▸ TASK DETAILS: Copy each line below holding "tasks".

════════════════════

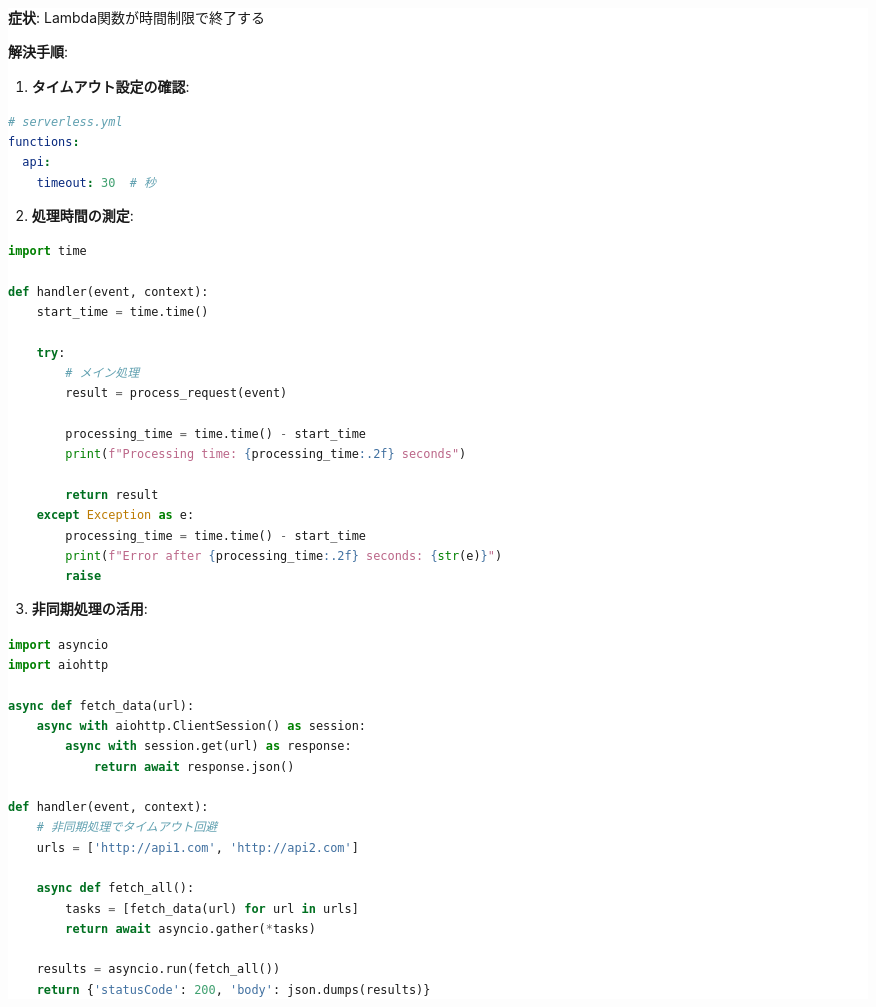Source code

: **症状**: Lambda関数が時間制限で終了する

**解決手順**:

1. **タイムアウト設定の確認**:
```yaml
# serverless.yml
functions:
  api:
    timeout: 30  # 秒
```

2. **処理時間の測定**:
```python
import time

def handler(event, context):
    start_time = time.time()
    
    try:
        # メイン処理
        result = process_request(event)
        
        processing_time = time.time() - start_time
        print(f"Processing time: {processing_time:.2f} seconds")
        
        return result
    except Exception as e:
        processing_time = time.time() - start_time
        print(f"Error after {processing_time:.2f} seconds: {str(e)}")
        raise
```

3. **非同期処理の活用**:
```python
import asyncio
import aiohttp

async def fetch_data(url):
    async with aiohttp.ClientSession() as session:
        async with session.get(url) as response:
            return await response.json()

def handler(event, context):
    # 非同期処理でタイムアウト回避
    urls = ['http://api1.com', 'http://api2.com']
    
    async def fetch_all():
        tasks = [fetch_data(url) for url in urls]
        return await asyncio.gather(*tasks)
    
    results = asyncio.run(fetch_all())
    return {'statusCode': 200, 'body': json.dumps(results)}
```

════════════════════

▸ SOLUTION FOR THIS PROBLEM:
        tasks = [fetch_data(url) for url in urls]
        return await asyncio.gather(*tasks)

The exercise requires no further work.